Tasks to perform -
**a)** Rewrite the part of the mud volcano methods text that opens with the words "3.1 In situ" and closes with "for phase identification.", putting "silicon reference chip" in place of "silicon wafer".
**b)** Continue the mud volcano methods text from its last sentence.

Text segment -
Five serpentinite mud volcanoes have been targeted by three ocean-drilling campaigns: Yinazao (55 km distance from the trench, 13 km slab depth, slab temperature ∼ 80 ∘C), Fantangisña (62 km from the trench, 14 km slab depth, ∼150 ∘C), Asùt Tesoru (72 km from the trench, 18 km slab depth, ∼250 ∘C), South Chamorro (78 km from the trench, 18 km slab depth, ∼250–350 ∘C), and Conical (86 km distance from the trench, 19 km slab depth, ∼250–350 ∘C; Maekawa et al., 1993; Fryer and Salisbury, 2006; Gharib, 2006; Oakley et al., 2007, 2008; Hulme et al., 2010). We studied drill core materials recovered from Yinazao, Fantangisña, and Asùt Tesoru during IODP Expedition 366. Our samples include (i) rock clasts of serpentinized peridotite, altered mafic volcanics, and metasediment; (ii) authigenic carbonate precipitates from the serpentinite mud; and (iii) pore waters extracted from the serpentinite mud. Veins of carbonate, silicate, and sulfate phases crosscut the rock clasts.
Visual observations were conducted in thin section with both a standard petrographic microscope and a scanning electron microscope. Detailed mineralogical and geochemical analyses of mineral assemblages were carried out on thin sections using confocal Raman spectroscopy, electron microprobe analyses, and laser ablation inductively coupled plasma mass spectrometry (ICP-MS). Stable and Sr isotopic compositions were determined on hand-picked mineral separates of vein materials.
3.1 In situ analyses
3.1.1 Confocal Raman spectroscopy
Mineral assemblages were analyzed with a computer-controlled Horiba LabRAM HR confocal Raman microscope at the Woods Hole Oceanographic Institution. The device is equipped with three lasers (473, 532, and 633 nm); two gratings (600 and 1800 grooves mm−1); a thermoelectric cooled (−70 ∘C) CCD detector; 4×, 10×, 50×, and 100× objectives; a x–y–z motorized stage; and automated mapping options. Most spectra were collected using the 633 nm laser and the 600 grooves mm−1 grating for 5 to 10 s with three to five accumulations between 100 and 1280 cm−1. The LabSpec 6 software suite was used for post-processing of acquired spectra. The instrument was calibrated daily using a silicon wafer, and the RRUFF Raman database (Lafuente et al., 2016) was used for phase identification.
3.1.2 Electron microprobe analyses
Elemental compositions of minerals were obtained with a CAMECA SX100 electron microprobe at the University of Bremen. Silicates were analyzed for Si, Ti, Al, Cr, Mg, Fe, Mn, Ca, Na, and K and carbonates for Si, Mg, Ca, Mn, Fe, Sr, and Ba. The instrument is equipped with four wavelength dispersive spectrometers. Analytical conditions included an accelerating voltage of 15 kV and beam currents of 10 nA for silicates and 8 nA for carbonates. Peak counting times varied between 20 and 40 s per element, and analyses were carried out with a fully focused beam (silicates) and 5 µm defocused beam (carbonates). The built-in PAP correction was applied for data reduction and correction. Natural silicate and carbonate standards were analyzed together with the samples to guarantee data accuracy. For most elements with concentrations > 1 wt %, averaged precision is better than 2 % and averaged accuracy is better than 5 %.

Dataset extract -
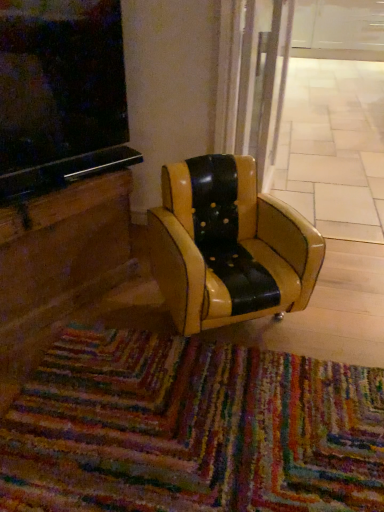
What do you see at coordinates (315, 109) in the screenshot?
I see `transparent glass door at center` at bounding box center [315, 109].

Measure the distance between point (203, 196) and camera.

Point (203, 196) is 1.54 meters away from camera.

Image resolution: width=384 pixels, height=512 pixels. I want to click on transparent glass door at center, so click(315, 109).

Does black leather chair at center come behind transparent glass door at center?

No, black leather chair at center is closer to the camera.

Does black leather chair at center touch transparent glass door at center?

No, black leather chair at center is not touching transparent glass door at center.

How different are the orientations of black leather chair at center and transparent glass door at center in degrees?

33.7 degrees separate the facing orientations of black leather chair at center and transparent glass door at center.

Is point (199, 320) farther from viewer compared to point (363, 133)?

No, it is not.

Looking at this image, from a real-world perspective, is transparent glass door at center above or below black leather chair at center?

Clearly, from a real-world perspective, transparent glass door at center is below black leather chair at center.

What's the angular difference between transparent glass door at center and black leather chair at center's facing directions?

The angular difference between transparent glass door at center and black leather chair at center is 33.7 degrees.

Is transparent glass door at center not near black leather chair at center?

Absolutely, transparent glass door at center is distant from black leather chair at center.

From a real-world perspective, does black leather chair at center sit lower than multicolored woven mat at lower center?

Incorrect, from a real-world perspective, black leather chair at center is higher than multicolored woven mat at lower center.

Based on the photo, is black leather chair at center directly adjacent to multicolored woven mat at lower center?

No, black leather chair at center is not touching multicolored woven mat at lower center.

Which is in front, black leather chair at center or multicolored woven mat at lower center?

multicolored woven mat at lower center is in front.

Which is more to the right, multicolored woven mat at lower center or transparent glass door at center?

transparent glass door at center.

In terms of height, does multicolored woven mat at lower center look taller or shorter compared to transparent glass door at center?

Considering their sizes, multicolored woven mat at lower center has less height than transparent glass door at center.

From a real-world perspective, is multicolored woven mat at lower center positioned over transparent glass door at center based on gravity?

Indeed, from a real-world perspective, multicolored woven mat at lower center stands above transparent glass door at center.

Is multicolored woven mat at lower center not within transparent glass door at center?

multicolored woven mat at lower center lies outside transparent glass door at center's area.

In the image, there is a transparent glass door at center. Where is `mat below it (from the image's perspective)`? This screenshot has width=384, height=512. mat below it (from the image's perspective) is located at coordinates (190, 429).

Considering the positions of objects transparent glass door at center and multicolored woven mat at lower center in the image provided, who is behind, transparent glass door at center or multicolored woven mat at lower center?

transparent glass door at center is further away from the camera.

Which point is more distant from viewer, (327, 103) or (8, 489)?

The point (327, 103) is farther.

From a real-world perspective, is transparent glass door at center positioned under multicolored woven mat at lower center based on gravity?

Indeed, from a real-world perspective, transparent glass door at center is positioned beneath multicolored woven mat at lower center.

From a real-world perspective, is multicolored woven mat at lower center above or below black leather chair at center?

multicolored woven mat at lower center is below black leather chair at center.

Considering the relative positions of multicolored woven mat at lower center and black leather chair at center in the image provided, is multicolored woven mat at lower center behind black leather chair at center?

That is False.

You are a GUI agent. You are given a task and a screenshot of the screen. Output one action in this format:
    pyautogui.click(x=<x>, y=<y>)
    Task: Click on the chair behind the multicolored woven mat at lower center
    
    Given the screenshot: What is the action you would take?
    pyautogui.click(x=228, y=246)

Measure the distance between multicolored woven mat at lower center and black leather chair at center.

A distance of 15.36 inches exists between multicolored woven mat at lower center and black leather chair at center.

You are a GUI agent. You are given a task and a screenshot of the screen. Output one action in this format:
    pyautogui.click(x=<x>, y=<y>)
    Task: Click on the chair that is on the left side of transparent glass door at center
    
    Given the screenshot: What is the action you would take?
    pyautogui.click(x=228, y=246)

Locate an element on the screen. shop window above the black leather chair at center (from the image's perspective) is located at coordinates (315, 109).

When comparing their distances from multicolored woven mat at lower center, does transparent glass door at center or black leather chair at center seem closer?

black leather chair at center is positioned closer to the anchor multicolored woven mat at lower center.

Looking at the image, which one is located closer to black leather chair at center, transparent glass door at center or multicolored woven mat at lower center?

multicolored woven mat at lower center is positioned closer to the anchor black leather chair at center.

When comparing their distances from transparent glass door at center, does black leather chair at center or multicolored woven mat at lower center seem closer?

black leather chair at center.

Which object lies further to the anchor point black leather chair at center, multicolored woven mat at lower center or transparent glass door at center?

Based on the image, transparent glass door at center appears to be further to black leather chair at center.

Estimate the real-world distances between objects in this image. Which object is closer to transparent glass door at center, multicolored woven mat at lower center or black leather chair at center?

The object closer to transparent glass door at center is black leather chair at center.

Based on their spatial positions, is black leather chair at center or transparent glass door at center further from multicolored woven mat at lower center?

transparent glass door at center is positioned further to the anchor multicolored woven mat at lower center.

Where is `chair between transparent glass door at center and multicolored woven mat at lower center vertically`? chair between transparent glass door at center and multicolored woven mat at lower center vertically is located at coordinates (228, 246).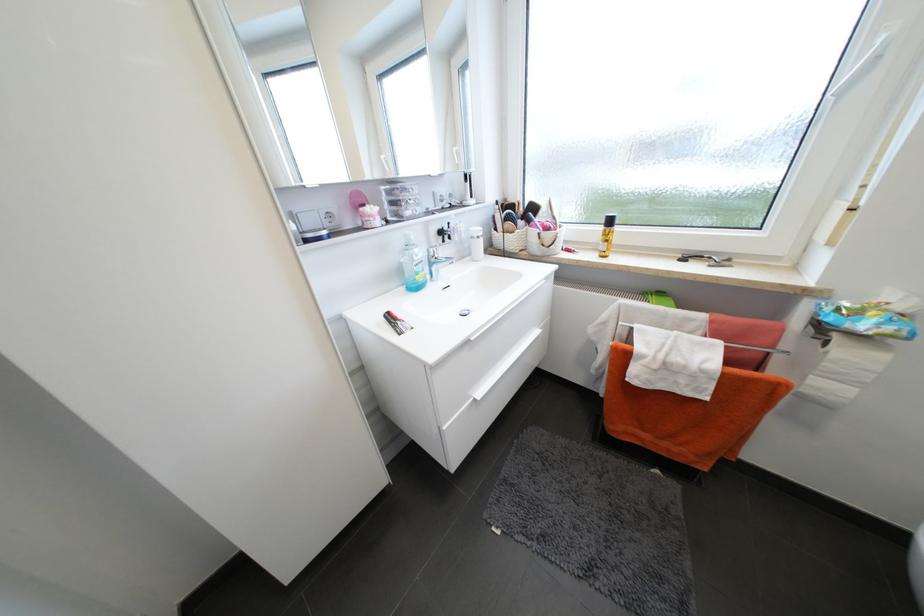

Expected results -
**a)**
3.1 In situ analyses
3.1.1 Confocal Raman spectroscopy
Mineral assemblages were analyzed with a computer-controlled Horiba LabRAM HR confocal Raman microscope at the Woods Hole Oceanographic Institution. The device is equipped with three lasers (473, 532, and 633 nm); two gratings (600 and 1800 grooves mm−1); a thermoelectric cooled (−70 ∘C) CCD detector; 4×, 10×, 50×, and 100× objectives; a x–y–z motorized stage; and automated mapping options. Most spectra were collected using the 633 nm laser and the 600 grooves mm−1 grating for 5 to 10 s with three to five accumulations between 100 and 1280 cm−1. The LabSpec 6 software suite was used for post-processing of acquired spectra. The instrument was calibrated daily using a silicon reference chip, and the RRUFF Raman database (Lafuente et al., 2016) was used for phase identification.

**b)**
3.1.3 Laser ablation ICP-MS
Analyses of trace elements (B, Mn, Rb, Sr, Y, Cs, Ba, and rare earth elements) were carried out using a Thermo Finnigan Element2 ICP-MS coupled to a New Wave UP193 solid-state laser ablation system at the University of Bremen. Analytical conditions included an irradiance of ∼1 GW cm−2 for ablation, spot sizes of 75 to 100 µm, and a laser pulse rate of 5 Hz. Helium (0.7 L min−1) and Ar (0.9 L min−1) were used as sample and make-up gases, respectively. All isotopes were analyzed at low resolution with five samples in a 20 % mass window and a total dwell time of 25 ms per isotope. After every 4 to 8 samples the glass standard NIST SRM 610 was measured for external calibration using the values from Jochum et al. (2011). To correct for interferences between 43Ca and 86Sr2+ we determined the quantitative relationship between 86Sr2+ and 88Sr in an in-house Ca-free but Sr-containing glass standard; the abundance of 86Sr2+ is about 1.7 % of that of 88Sr, which is considered to mirror its natural isotopic existence. For all analyses we hence subtracted 1.7 % of the intensity counts per second of 88Sr from that of 43Ca. The 43Ca isotope was used as internal standard and concentrations were calculated with the Cetac GeoPro™ software. We tentatively assigned a detection limit of 0.001 µg g−1 for rare earth elements (REEs) and Y as their detection limits are not well defined due to their low blanks. Such low concentrations correspond to only a few counts per second for some elements, which results in relative standard deviations as high as 50 %. Analytical quality was controlled by repeated analyses of USGS reference materials BRC-2G, BHVO-2G, and MACS-3 and comparison of our data with the GeoReM database (as of February 2018). For the three reference materials, averaged precisions are better than 7.5 % except for Ho and Tm (better than 10 %). Averaged accuracies of BCR-2G and BHVO-2G are better than 6 % except for Tm and Yb (up to 10.5 %); averaged accuracy of MACS-3 is better than 10 % except for Gd, Dy, Ho, Er, and Lu (all better than 15 %).
3.2 Isotope analyses
Vein material was separated from the individual clasts mechanically by hand and crushed with a mortar and pestle to provide representative material of the bulk composition of the vein carbonates. Carbonate minerals were hand-picked for isotope analyses from the crushed vein material.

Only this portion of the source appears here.